** Excerpt **

□ □ □ □ □

BRAIN-IoT Fabric is comprised of the following three structural layers.

Physical: The set of physical computing resources within the physical environment to be managed (e.g.,Linux Servers and Robot Operating System (ROS) Robots). Physical resources may be introduced into, or removed from the environment at any point.

Fabric: To create a Fabric, a set of OSGi/Java agents and infrastructure services are installed upon this physical layer, which provide BRAIN-IoT's consensus, discovery, system provisioning, and communication services.

Systems: A System is a distributed entity composed of a set of interrelated software components. One or more systems may be deployed to a Fabric. In response to an Operator Command or an Environmental Trigger, the BMS component is responsible for selecting the most appropriate Smart Behaviour from the BRAIN-IoT Marketplace, selecting the most appropriate BRAIN-IoT node/s. Also, each System may include System Parts for functional components that are known in advance to be needed in the target environment: i.e., for physical device integration BRAIN-IoT Edge nodes require sensiNact gateways.

□ □ □ □ □

** Your tasks **
1. Answer these questions from the BRAIN-IoT Fabric excerpt:
(a) How many structural layers make up the BRAIN-IoT Fabric?
(b) What is installed on the physical layer to create a Fabric?
(c) What do BRAIN-IoT Edge nodes require for physical device integration?
2. Decide whether each statement agrees with the BRAIN-IoT Fabric excerpt, and support each yes or no with a quotation from it:
(a) Physical resources can be added to or removed from the environment at any point.
(b) Only a single System may be deployed to a Fabric.
(c) The BMS component selects the most appropriate Smart Behaviour from the BRAIN-IoT Marketplace.
3. Repeat the part of the BRAIN-IoT Fabric excerpt that opens with the words containing "BRAIN-IoT Fabric is" and closes with "and communication services.", keeping its wording unchanged.
This data has no connection to the text above.

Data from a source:

□ □ □ □ □

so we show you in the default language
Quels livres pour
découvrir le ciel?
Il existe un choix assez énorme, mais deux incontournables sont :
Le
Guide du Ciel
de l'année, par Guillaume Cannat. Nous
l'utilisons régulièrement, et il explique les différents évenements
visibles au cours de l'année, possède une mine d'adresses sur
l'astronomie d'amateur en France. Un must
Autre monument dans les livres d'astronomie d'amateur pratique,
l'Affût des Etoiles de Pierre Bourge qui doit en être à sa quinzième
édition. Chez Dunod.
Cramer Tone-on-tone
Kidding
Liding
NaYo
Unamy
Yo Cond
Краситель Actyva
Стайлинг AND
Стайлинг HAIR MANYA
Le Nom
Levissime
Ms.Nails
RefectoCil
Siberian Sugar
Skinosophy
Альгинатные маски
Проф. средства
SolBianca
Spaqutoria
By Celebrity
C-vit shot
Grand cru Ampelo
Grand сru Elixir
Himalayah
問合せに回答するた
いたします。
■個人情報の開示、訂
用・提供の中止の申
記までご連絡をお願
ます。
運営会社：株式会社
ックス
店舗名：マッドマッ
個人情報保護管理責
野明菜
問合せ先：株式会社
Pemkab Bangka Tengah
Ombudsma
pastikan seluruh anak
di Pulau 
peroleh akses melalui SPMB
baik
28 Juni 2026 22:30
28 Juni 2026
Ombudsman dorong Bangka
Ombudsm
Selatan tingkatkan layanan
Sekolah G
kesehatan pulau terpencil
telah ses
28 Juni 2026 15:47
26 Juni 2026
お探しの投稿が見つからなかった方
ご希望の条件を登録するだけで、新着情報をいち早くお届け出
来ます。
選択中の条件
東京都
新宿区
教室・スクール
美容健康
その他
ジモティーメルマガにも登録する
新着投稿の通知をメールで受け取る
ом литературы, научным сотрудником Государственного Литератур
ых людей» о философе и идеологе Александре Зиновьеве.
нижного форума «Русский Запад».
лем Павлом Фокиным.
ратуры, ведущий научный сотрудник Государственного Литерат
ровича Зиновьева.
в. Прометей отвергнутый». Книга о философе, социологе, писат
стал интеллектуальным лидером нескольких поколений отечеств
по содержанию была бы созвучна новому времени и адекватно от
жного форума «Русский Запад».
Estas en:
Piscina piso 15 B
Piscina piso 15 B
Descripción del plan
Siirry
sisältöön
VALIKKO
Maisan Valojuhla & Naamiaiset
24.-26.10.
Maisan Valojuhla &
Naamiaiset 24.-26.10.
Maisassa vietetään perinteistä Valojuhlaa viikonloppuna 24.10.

□ □ □ □ □

** Solutions to the problems **
1.
(a) Three.
(b) A set of OSGi/Java agents and infrastructure services.
(c) sensiNact gateways.

2.
(a) Yes: "Physical resources may be introduced into, or removed from the environment at any point."
(b) No: "One or more systems may be deployed to a Fabric."
(c) Yes: "the BMS component is responsible for selecting the most appropriate Smart Behaviour from the BRAIN-IoT Marketplace"

3.
BRAIN-IoT Fabric is comprised of the following three structural layers.

Physical: The set of physical computing resources within the physical environment to be managed (e.g.,Linux Servers and Robot Operating System (ROS) Robots). Physical resources may be introduced into, or removed from the environment at any point.

Fabric: To create a Fabric, a set of OSGi/Java agents and infrastructure services are installed upon this physical layer, which provide BRAIN-IoT's consensus, discovery, system provisioning, and communication services.